== Data records

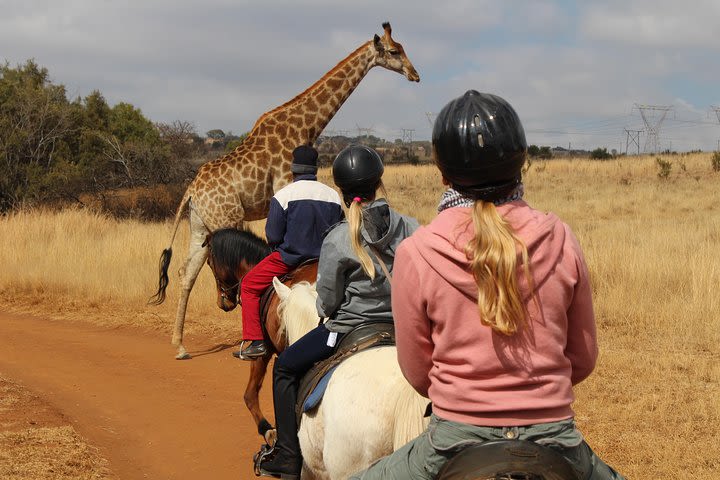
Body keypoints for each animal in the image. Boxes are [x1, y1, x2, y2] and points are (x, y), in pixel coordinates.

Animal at [153, 23, 422, 360]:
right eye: (395, 51)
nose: (415, 74)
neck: (304, 126)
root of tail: (191, 190)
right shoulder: (282, 187)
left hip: (200, 225)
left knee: (185, 272)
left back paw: (180, 345)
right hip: (224, 218)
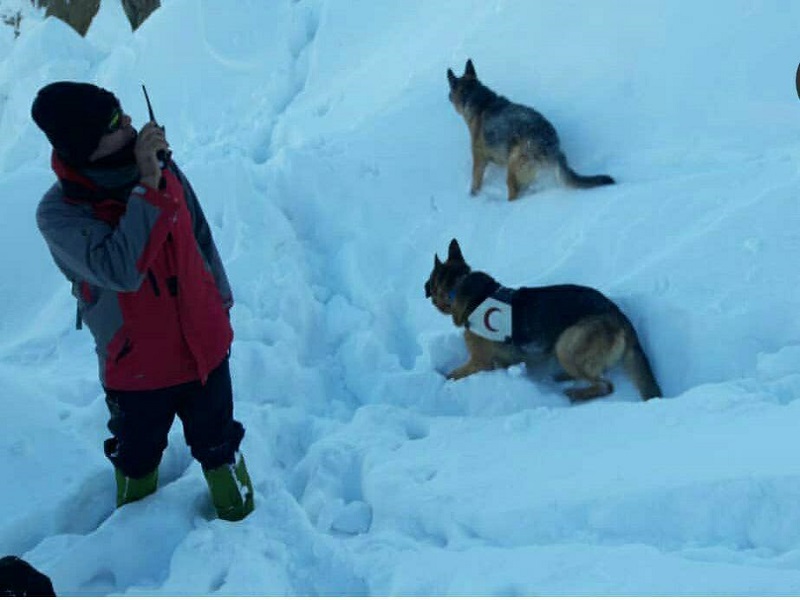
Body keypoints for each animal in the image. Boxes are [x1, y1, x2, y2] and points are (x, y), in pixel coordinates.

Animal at [424, 240, 664, 404]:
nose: (424, 290)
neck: (459, 286)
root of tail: (618, 313)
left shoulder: (478, 362)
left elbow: (451, 375)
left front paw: (438, 379)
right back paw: (562, 378)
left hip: (566, 344)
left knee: (606, 385)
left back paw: (575, 394)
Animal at [446, 60, 616, 202]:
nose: (448, 97)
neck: (478, 100)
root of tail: (554, 148)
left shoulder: (479, 160)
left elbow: (475, 183)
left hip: (513, 169)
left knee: (514, 195)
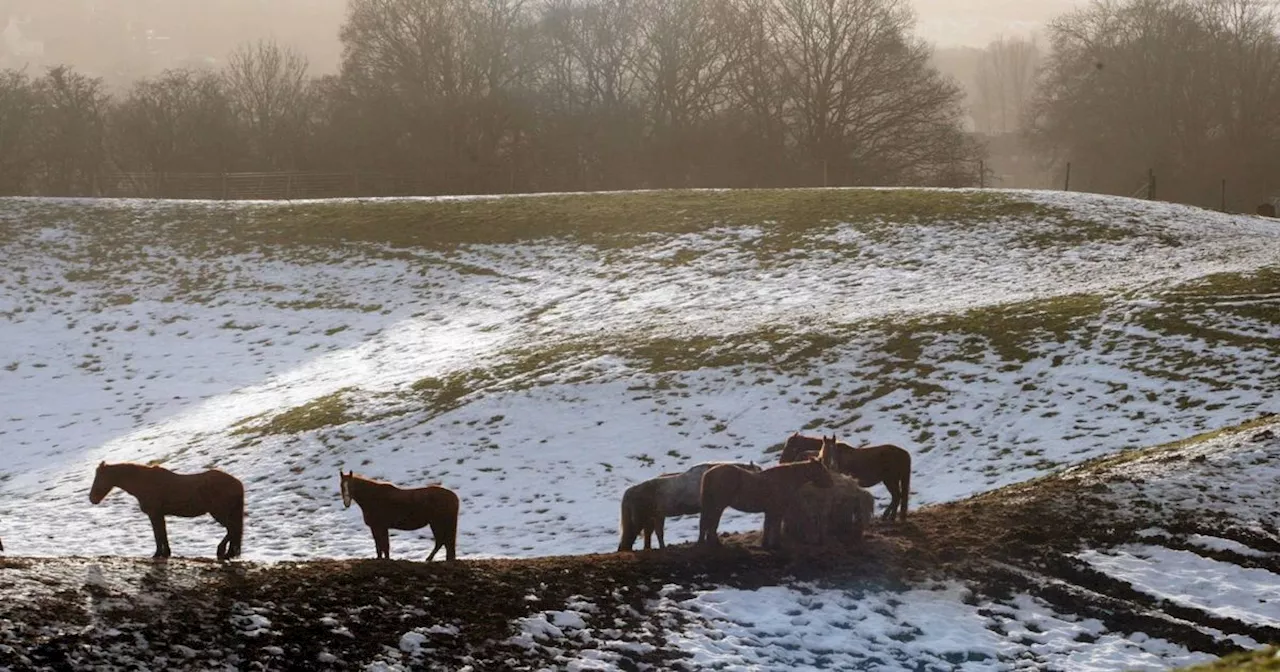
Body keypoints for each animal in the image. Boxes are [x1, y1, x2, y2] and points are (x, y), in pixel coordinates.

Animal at [87, 458, 244, 558]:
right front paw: (166, 553)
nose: (92, 499)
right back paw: (229, 553)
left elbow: (158, 534)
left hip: (219, 513)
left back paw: (221, 552)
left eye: (98, 478)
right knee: (233, 531)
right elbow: (163, 534)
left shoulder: (154, 514)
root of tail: (237, 483)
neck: (144, 482)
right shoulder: (159, 515)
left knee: (232, 529)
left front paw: (158, 554)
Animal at [696, 453, 834, 547]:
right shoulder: (777, 511)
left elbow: (767, 527)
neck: (787, 478)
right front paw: (776, 545)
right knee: (712, 524)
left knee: (705, 523)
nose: (831, 483)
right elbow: (775, 527)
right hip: (718, 505)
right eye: (822, 469)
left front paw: (766, 544)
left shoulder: (769, 510)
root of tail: (709, 473)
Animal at [778, 432, 911, 522]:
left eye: (791, 447)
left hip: (890, 480)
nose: (781, 462)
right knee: (897, 497)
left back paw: (889, 517)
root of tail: (905, 453)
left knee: (897, 496)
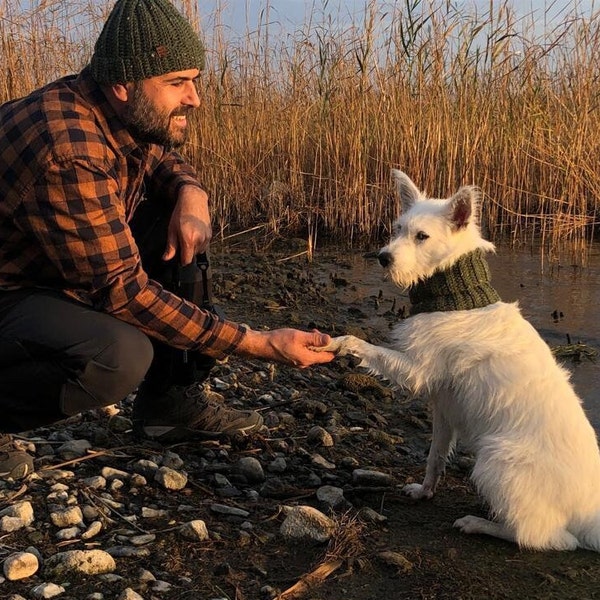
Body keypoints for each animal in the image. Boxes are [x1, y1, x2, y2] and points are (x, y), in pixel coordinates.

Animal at [324, 171, 600, 552]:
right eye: (398, 229)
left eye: (422, 236)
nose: (382, 257)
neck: (457, 297)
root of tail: (590, 514)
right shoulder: (444, 407)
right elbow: (435, 456)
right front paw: (424, 491)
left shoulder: (416, 371)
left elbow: (365, 346)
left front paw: (340, 343)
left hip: (494, 460)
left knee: (545, 538)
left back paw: (479, 523)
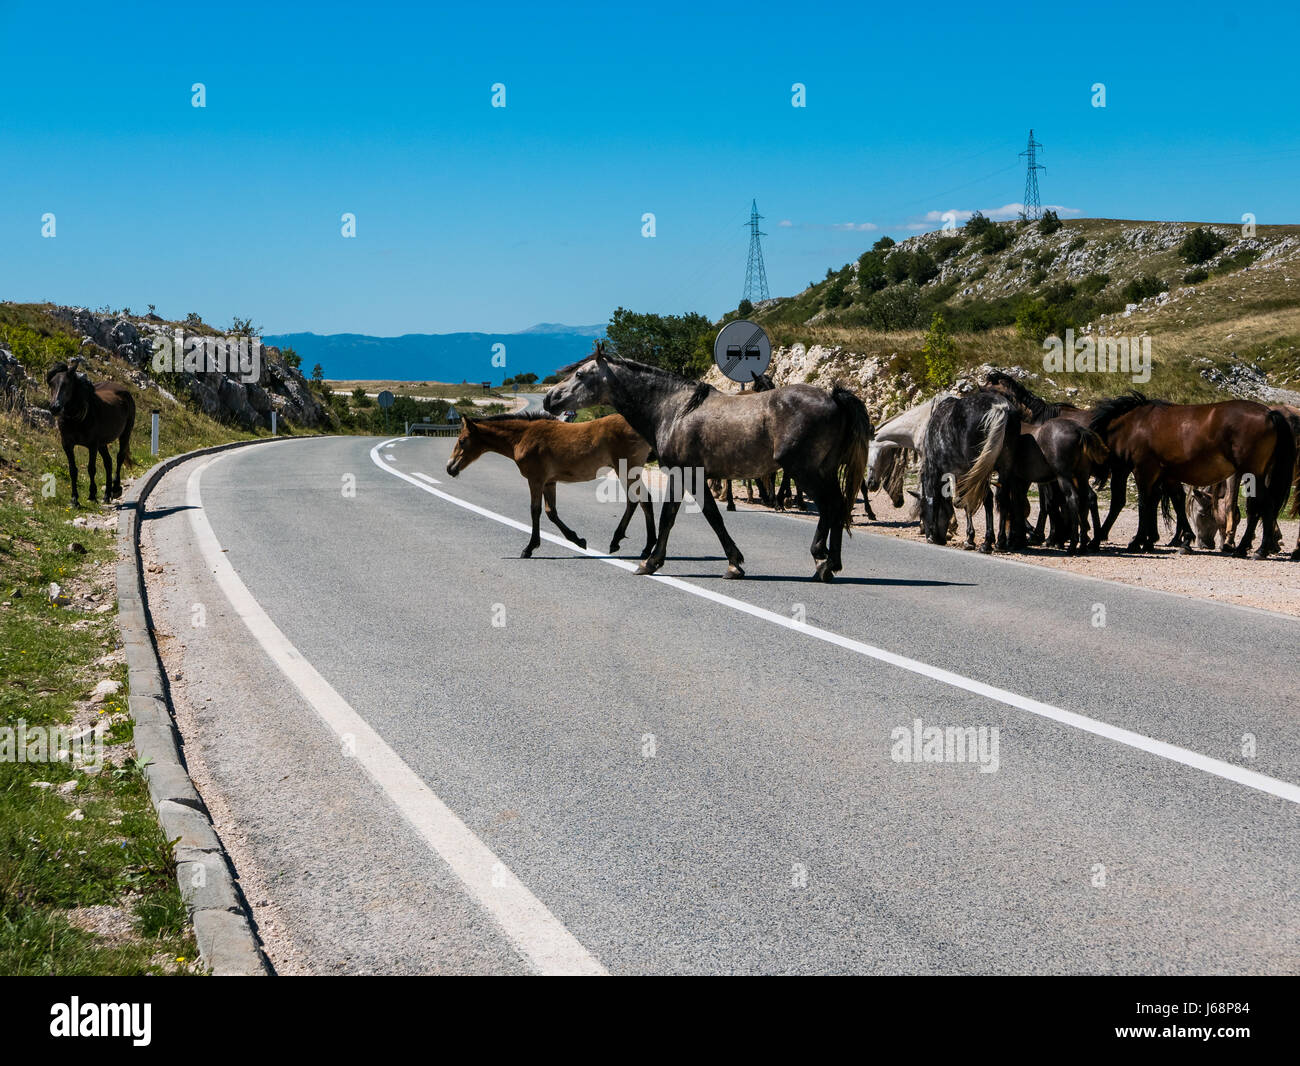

====

*Your task*.
Any picture found in the data is to be skipped while the rest is copied exactly.

*Answer for the task*.
Body keypoints for each animal in the image. Boxes are [x1, y1, x2, y2] and points are (x, y), in pixel coordinates.

Animal at [153, 23, 422, 360]:
right eye: (395, 51)
nose: (415, 74)
neck: (304, 126)
root of tail: (191, 190)
right shoulder: (282, 187)
left hip: (200, 225)
left knee: (185, 272)
left back paw: (180, 345)
right hip: (224, 218)
Body keypoints for each animal in the image. Boxes are [x1, y1, x2, y2] and points are (x, y), in pixel coordinates.

Animal at [424, 240, 664, 404]:
nose: (424, 290)
neck: (459, 286)
root of tail: (618, 313)
left shoulder: (478, 362)
left elbow: (451, 375)
left front paw: (438, 379)
right back paw: (562, 378)
left hip: (566, 344)
left knee: (606, 385)
left back paw: (575, 394)
Animal at [446, 60, 616, 202]:
nose: (448, 97)
neck: (478, 100)
root of tail: (554, 148)
left shoulder: (479, 160)
left elbow: (475, 183)
left hip: (513, 169)
left knee: (514, 195)
Body keypoints for each animal in the image. Boxes are [x1, y1, x2, y2] and points are (x, y), in pixel coordinates.

Animal at [87, 458, 244, 558]:
right front paw: (166, 553)
nose: (92, 499)
right back paw: (229, 553)
left elbow: (158, 534)
left hip: (219, 513)
left back paw: (221, 552)
left eye: (98, 478)
right knee: (233, 531)
right elbow: (163, 534)
left shoulder: (154, 514)
root of tail: (237, 483)
neck: (144, 482)
right shoulder: (159, 515)
left knee: (232, 529)
left front paw: (158, 554)
Animal at [696, 453, 834, 547]:
right shoulder: (777, 511)
left elbow: (767, 527)
neck: (787, 478)
right front paw: (776, 545)
right knee: (712, 524)
left knee: (705, 523)
nose: (831, 483)
right elbow: (775, 527)
right hip: (718, 505)
right eye: (822, 469)
left front paw: (766, 544)
left shoulder: (769, 510)
root of tail: (709, 473)
Animal at [778, 432, 911, 522]:
left eye: (791, 447)
left hip: (890, 480)
nose: (781, 462)
right knee: (897, 497)
left back paw: (889, 517)
root of tail: (905, 453)
left knee: (897, 496)
Body keypoints for each animal in the image. Boxes are [x1, y1, x2, y2] and points are (x, y), in pixel coordinates.

Animal at [324, 171, 600, 552]:
right eye: (398, 229)
left eye: (422, 236)
nose: (382, 257)
neck: (457, 297)
root of tail: (590, 514)
right shoulder: (444, 407)
right elbow: (435, 456)
right front paw: (424, 491)
left shoulder: (416, 371)
left elbow: (365, 346)
left front paw: (340, 343)
left hip: (494, 460)
left knee: (545, 538)
left back paw: (479, 523)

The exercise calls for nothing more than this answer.